The architecture is layered:

  1. Router detects unsupported categories.
  2. Fixed responses handle high-risk categories.
  3. Companion model handles normal conversation.
  4. Output filter catches accidental boundary drift.

Memory must be scoped carefully

Companion apps often want memory because continuity creates attachment. Memory also creates privacy and safety risk.

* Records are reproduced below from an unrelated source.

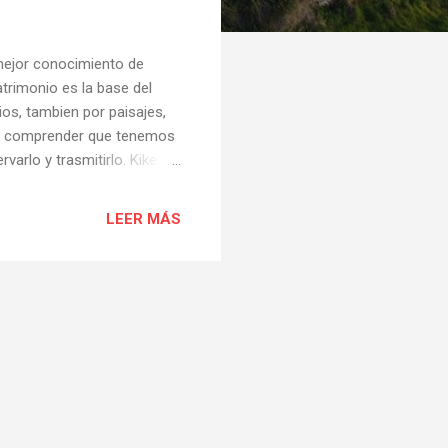
 mejor conocimiento de
trimonio es la base del
ios, tambien por paisajes,
mos comprender que tenemos
varlo y trasmitirlo. Kike
recia parte de su trabajo.
LEER MÁS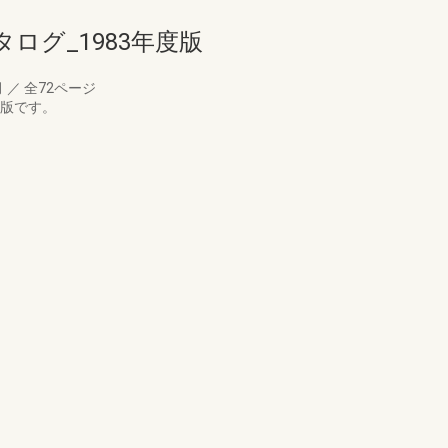
ログ_1983年度版
月
／
全72ページ
度版です。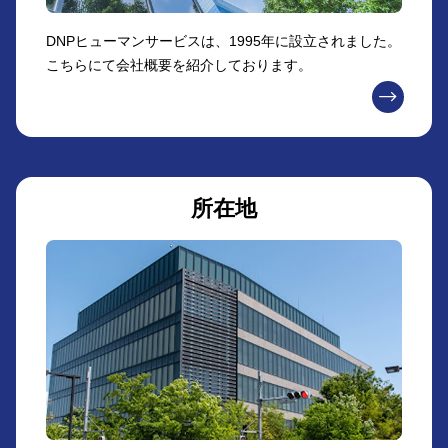
DNPヒューマンサービスは、1995年に設立されました。
こちらにて会社概要を紹介しております。
所在地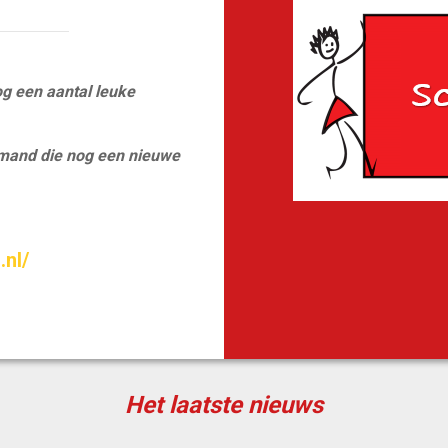
og een aantal leuke
iemand die nog een nieuwe
.nl/
Het laatste nieuws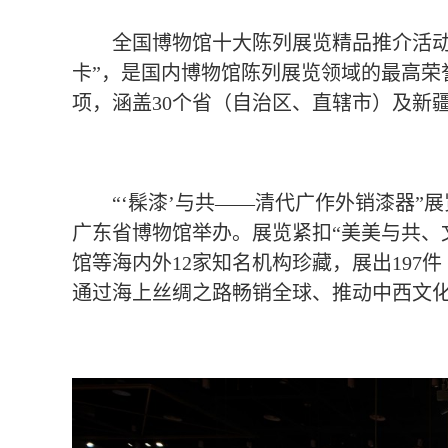
全国博物馆十大陈列展览精品推介活
卡”，是国内博物馆陈列展览领域的最高荣
项，涵盖30个省（自治区、直辖市）及新
“‘髹漆’与共——清代广作外销漆器”展
广东省博物馆举办。展览紧扣“美美与共、
馆等海内外12家知名机构珍藏，展出19
通过海上丝绸之路畅销全球、推动中西文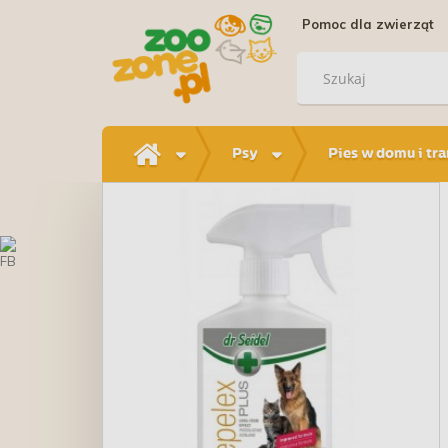
Pomoc dla zwierząt
Psy
Pies w domu i tr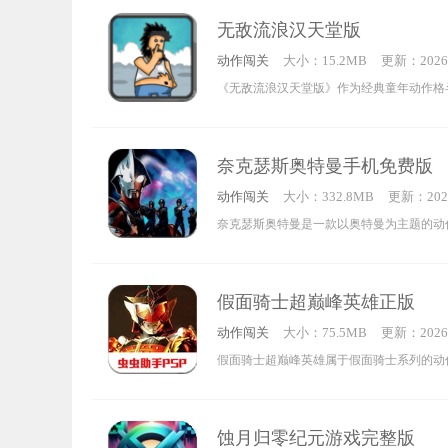
闪亮登场，不仅增添了全新的元素与挑战，
僵尸，只需通过虚拟按键控制人物移动躲避
无敌流浪汉天堂版
的难度设置和机制。你是否还记得往昔插卡
这混乱的世界中快速生存。心动的小伙伴，
动作闯关
大小：15.2MB
更新：2026-
的那份快乐？现在，在手机上就能再度体验
1:50:27
《无敌流浪汉天堂版》作为经典童年动作格
能和朋友联机，在同一屏幕上携手开启冒险
门系列“无敌流浪汉”的全新续作。故事中，
在路边沉睡不幸冻死，灵魂升入天堂后继续
奈克瑟斯奥特曼手机免费版
程。他外形邋遢不堪，身上散发的恶臭甚至
动作闯关
大小：332.8MB
更新：2026
独特的设定让游戏玩起来充满魔性趣味。
8:59:15
奈克瑟斯奥特曼是一款以奥特曼为主题的动
游戏里还原了诸多经典角色，玩家能够依据
心仪的角色展开挑战，和不同类型的怪物战
假面骑士超巅峰英雄正版
的对决过程。
动作闯关
大小：75.5MB
更新：2026-
4:31:18
假面骑士超巅峰英雄属于假面骑士系列的动
汇聚了各版本里的经典角色，每个角色都具
风格与能力，玩家可以自由尝试不同的技能
蚀月归零纪元游戏完整版
彩的竞技对抗。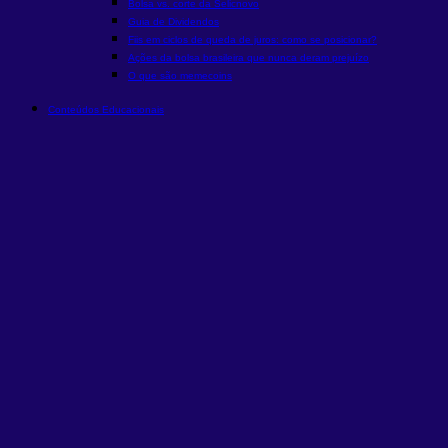
Bolsa vs. corte da Selic
novo
Guia de Dividendos
Fiis em ciclos de queda de juros: como se posicionar?
Ações da bolsa brasileira que nunca deram prejuízo
O que são memecoins
Conteúdos Educacionais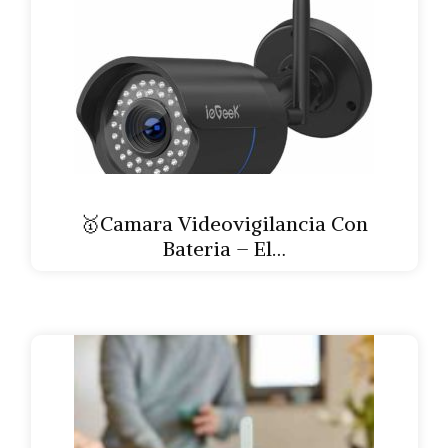
🥇Camara Videovigilancia Con
Bateria – El…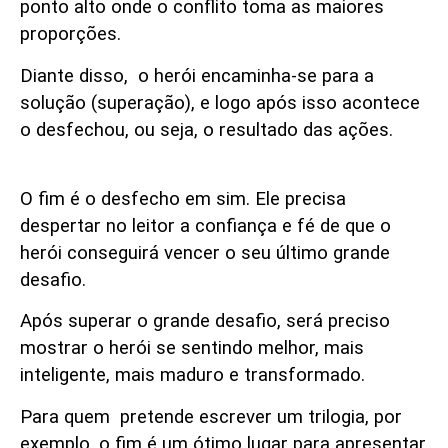
ponto alto onde o conflito toma as maiores
proporções.
Diante disso, o herói encaminha-se para a
solução (superação), e logo após isso acontece
o desfechou, ou seja, o resultado das ações.
O fim
O fim é o desfecho em sim. Ele precisa
despertar no leitor a confiança e fé de que o
herói conseguirá vencer o seu último grande
desafio.
Após superar o grande desafio, será preciso
mostrar o herói se sentindo melhor, mais
inteligente, mais maduro e transformado.
Para quem pretende escrever um trilogia, por
exemplo, o fim é um ótimo lugar para apresentar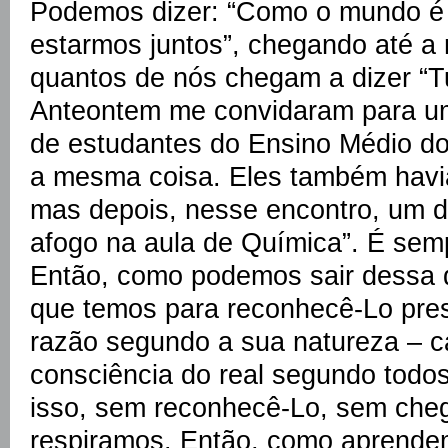
Podemos dizer: “Como o mundo é 
estarmos juntos”, chegando até a
quantos de nós chegam a dizer “T
Anteontem me convidaram para u
de estudantes do Ensino Médio d
a mesma coisa. Eles também havi
mas depois, nesse encontro, um d
afogo na aula de Química”. É sem
Então, como podemos sair dessa di
que temos para reconhecê-Lo pres
razão segundo a sua natureza – 
consciência do real segundo todos
isso, sem reconhecê-Lo, sem chega
respiramos. Então, como aprende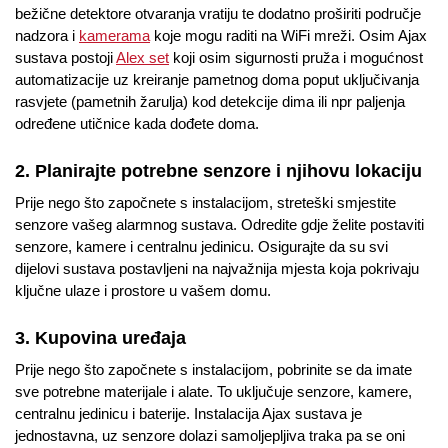
bežične detektore otvaranja vratiju te dodatno proširiti područje
nadzora i
kamerama
koje mogu raditi na WiFi mreži. Osim Ajax
sustava postoji
Alex set
koji osim sigurnosti pruža i mogućnost
automatizacije uz kreiranje pametnog doma poput uključivanja
rasvjete (pametnih žarulja) kod detekcije dima ili npr paljenja
određene utičnice kada dođete doma.
2. Planirajte potrebne senzore i njihovu lokaciju
Prije nego što započnete s instalacijom, streteški smjestite
senzore vašeg alarmnog sustava. Odredite gdje želite postaviti
senzore, kamere i centralnu jedinicu. Osigurajte da su svi
dijelovi sustava postavljeni na najvažnija mjesta koja pokrivaju
ključne ulaze i prostore u vašem domu.
3. Kupovina uređaja
Prije nego što započnete s instalacijom, pobrinite se da imate
sve potrebne materijale i alate. To uključuje senzore, kamere,
centralnu jedinicu i baterije. Instalacija Ajax sustava je
jednostavna, uz senzore dolazi samoljepljiva traka pa se oni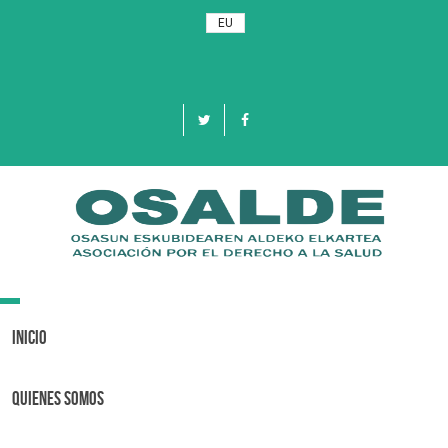
EU
Toggle
navigation
Inicio
Quienes Somos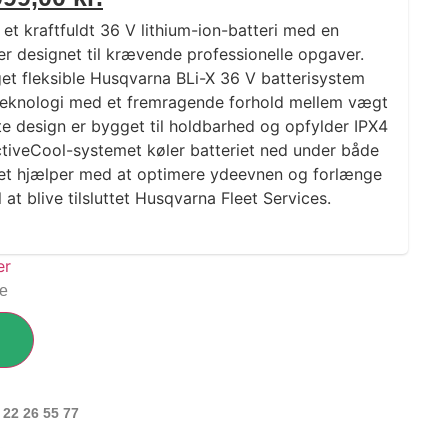
t kraftfuldt 36 V lithium-ion-batteri med en
er designet til krævende professionelle opgaver.
get fleksible Husqvarna BLi-X 36 V batterisystem
eteknologi med et fremragende forhold mellem vægt
te design er bygget til holdbarhed og opfylder IPX4
. ActiveCool-systemet køler batteriet ned under både
lket hjælper med at optimere ydeevnen og forlænge
il at blive tilsluttet Husqvarna Fleet Services.
ge
 22 26 55 77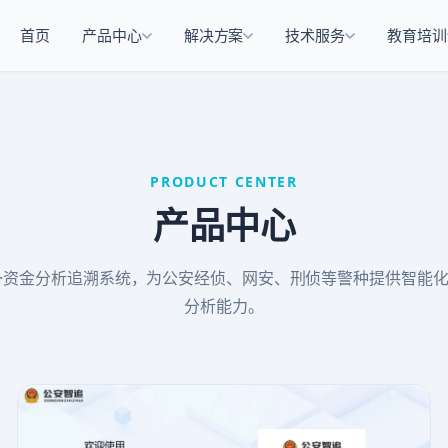
首页
产品中心
解决方案
技术服务
教育培训
PRODUCT CENTER
产品中心
·资金分析追溯系统，为公安经侦、网安、刑侦等警种提供智能
分析能力。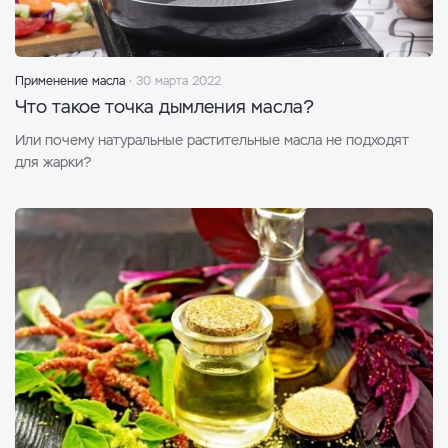
Применение масла
30 марта 2022
Что такое точка дымления масла?
Или почему натуральные растительные масла не подходят
для жарки?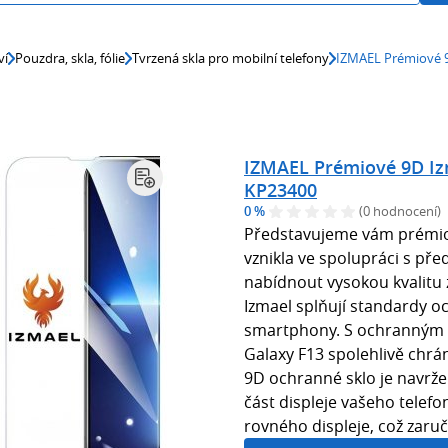
ví
Pouzdra, skla, fólie
Tvrzená skla pro mobilní telefony
IZMAEL Prémiové 
IZMAEL Prémiové 9D Iz
KP23400
0 %
(0 hodnocení)
Představujeme vám prémiov
vznikla ve spolupráci s pře
nabídnout vysokou kvalitu
Izmael splňují standardy o
smartphony. S ochranným 
Galaxy F13 spolehlivě chr
9D ochranné sklo je navrže
část displeje vašeho telefon
rovného displeje, což zaruč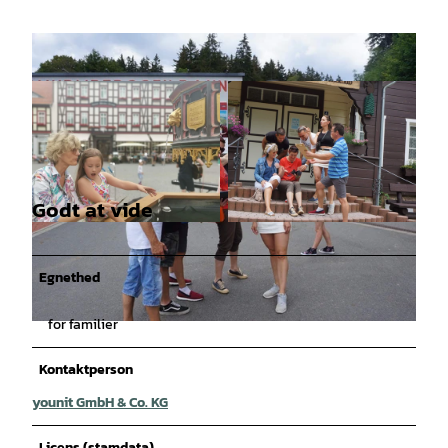
Godt at vide
© younit GmbH & Co KG - Nadine Herholt |
© younit GmbH & Co KG - Nadine Herholt |
CC0
CC0
Egnethed
for familier
© younit GmbH & Co KG - Nadine Herholt |
CC0
Kontaktperson
younit GmbH & Co. KG
Licens (stamdata)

I separate memory into explicit user-controlled facts:

@Model
final class CompanionMemory {
    @Attribute(.unique) var id: UUID
    var label: String
    var value: String
    var createdAt: Date
    var userEditable: Bool
}

I avoid silently storing highly sensitive emotional details as durable memory. If the app remembers something, the user should be able to see and delete it.

Memory policy:

Memory type Default
Pet name store
Preferred tone store
Favorite topics store with control
Crisis details do not store as companion memory
Medical details do not store by default

The companion should feel continuous without becoming a hidden diary the user cannot inspect.

Testing the safety layer

I keep a regression set:

Input class Expected behavior
Casual check-in warm generated reply
Lonely but non-crisis gentle generated support
Self-harm crisis fixed support response
Medical diagnosis request boundary and professional advice redirect
Explicit sexual request refusal or redirect
Violent instruction blocked response

The key metrics:

high_risk_generation_rate = high_risk_inputs_sent_to_model / high_risk_inputs
personality_break_rate = normal_inputs_with_stiff_refusal / normal_inputs

A companion app has to minimize both.

Implementation notes from this rejection

AI companion safety is not a single prompt. It is a routing architecture.

The version I trust has:

  1. A narrow product scope.
  2. A risk router before generation.
  3. Fixed responses for high-risk categories.
  4. A warm normal prompt for safe conversation.
  5. User-visible memory controls.
  6. A regression test set that measures both safety and personality.

The goal is not to turn a companion into a compliance machine. The goal is to make warmth technically sustainable.